» **Supplied passage**:
+ + + +
These government expenditures are termed as automatic stabilizers.
These expenditures increases automatically during recession and decreases automatically during expansion.
Unemployment compensation is one such expenditure. During recession, unemployment rate is high, so, unemployment compensation paid by government increases while during expansion, unemployment rate is low, so, unemployment compensation paid by government decreases.
Thus, this example represents automatic stabilizer.
(b)
Changes in business cycle brings automatic changes in the some sources of government revenue.
These sources of government revenue are termed as automatic stabilizers.
These revenues increases during expansion and decreases during recession.
Income tax revenue is one such automatic stabilizer.
During expansion, incomes are increasing, so, income tax revenue also increases.
During recession, incomes are decreasing, so, income tax revenue also decreases.
Thus, this example represents automatic stabilizer.
(c)
+ + + +
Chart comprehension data
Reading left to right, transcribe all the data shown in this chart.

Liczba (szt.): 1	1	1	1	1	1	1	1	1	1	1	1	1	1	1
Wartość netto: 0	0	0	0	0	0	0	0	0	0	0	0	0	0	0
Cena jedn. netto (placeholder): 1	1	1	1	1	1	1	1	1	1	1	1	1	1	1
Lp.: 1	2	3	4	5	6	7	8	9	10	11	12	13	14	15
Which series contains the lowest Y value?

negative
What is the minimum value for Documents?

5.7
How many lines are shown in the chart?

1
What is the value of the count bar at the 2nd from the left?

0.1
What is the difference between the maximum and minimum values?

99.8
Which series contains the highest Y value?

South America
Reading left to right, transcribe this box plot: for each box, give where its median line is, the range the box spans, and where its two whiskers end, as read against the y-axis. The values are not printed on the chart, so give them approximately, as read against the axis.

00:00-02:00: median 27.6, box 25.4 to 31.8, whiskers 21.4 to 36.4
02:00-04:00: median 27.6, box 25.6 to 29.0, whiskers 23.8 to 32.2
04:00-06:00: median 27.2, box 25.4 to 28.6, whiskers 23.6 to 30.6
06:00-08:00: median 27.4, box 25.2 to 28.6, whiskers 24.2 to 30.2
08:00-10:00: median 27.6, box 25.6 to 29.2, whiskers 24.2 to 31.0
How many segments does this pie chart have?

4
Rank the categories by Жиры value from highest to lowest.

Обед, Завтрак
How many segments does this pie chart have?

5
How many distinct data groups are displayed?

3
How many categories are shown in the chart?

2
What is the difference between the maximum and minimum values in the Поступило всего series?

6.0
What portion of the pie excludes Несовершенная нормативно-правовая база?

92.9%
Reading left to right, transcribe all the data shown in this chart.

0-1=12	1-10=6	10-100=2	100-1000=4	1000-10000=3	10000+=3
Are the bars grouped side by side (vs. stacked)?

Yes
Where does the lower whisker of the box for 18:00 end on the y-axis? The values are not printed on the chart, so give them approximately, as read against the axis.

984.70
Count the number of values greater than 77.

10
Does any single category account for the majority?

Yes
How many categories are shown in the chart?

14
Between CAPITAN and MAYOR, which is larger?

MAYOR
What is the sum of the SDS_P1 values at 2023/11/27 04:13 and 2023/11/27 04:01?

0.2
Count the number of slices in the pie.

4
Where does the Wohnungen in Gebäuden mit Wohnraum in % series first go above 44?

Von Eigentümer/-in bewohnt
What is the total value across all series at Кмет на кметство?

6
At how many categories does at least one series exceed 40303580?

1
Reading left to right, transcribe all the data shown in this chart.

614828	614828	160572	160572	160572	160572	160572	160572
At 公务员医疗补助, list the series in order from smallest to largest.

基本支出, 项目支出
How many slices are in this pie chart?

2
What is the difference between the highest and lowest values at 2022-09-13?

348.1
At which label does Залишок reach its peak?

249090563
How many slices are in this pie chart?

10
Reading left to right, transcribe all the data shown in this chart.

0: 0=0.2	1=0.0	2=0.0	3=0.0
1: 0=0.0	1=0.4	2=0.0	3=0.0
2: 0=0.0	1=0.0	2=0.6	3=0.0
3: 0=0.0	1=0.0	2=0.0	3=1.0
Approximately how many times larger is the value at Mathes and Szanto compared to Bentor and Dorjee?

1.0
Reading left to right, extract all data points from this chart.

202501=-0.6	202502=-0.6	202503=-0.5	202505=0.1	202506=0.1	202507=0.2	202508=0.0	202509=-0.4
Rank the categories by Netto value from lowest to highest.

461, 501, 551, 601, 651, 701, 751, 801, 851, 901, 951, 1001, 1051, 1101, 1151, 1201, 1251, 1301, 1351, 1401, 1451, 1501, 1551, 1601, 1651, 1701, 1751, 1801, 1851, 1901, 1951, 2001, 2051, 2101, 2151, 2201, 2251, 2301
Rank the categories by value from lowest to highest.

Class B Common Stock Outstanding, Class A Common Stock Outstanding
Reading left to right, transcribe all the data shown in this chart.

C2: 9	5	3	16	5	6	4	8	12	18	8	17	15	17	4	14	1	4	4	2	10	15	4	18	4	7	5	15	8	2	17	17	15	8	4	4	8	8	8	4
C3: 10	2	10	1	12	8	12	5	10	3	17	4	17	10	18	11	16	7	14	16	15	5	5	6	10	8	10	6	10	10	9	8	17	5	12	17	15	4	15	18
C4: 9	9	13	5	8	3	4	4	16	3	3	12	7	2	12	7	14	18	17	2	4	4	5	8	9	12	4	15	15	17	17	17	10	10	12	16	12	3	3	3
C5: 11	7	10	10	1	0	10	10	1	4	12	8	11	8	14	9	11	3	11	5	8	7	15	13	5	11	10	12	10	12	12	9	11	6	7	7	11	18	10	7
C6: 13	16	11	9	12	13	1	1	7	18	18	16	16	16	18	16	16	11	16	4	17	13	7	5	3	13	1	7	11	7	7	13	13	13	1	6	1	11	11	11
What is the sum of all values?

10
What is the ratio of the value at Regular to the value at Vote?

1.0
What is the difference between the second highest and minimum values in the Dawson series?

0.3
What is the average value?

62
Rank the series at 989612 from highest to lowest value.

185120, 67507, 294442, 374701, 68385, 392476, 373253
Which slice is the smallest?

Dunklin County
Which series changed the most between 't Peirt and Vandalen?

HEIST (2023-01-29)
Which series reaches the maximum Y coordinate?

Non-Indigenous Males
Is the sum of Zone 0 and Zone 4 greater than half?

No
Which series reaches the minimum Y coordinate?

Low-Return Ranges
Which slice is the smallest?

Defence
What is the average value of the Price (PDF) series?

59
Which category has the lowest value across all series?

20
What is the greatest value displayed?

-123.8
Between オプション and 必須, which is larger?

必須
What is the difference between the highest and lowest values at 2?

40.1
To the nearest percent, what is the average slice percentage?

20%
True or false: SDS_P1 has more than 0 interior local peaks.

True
+ + + +
» **What to produce**: From the passage on automatic stabilizers, print the words starting at "These sources of" and ending at "revenue also decreases.". The entries are not used in this work.

» **Exercise result**:
These sources of government revenue are termed as automatic stabilizers.
These revenues increases during expansion and decreases during recession.
Income tax revenue is one such automatic stabilizer.
During expansion, incomes are increasing, so, income tax revenue also increases.
During recession, incomes are decreasing, so, income tax revenue also decreases.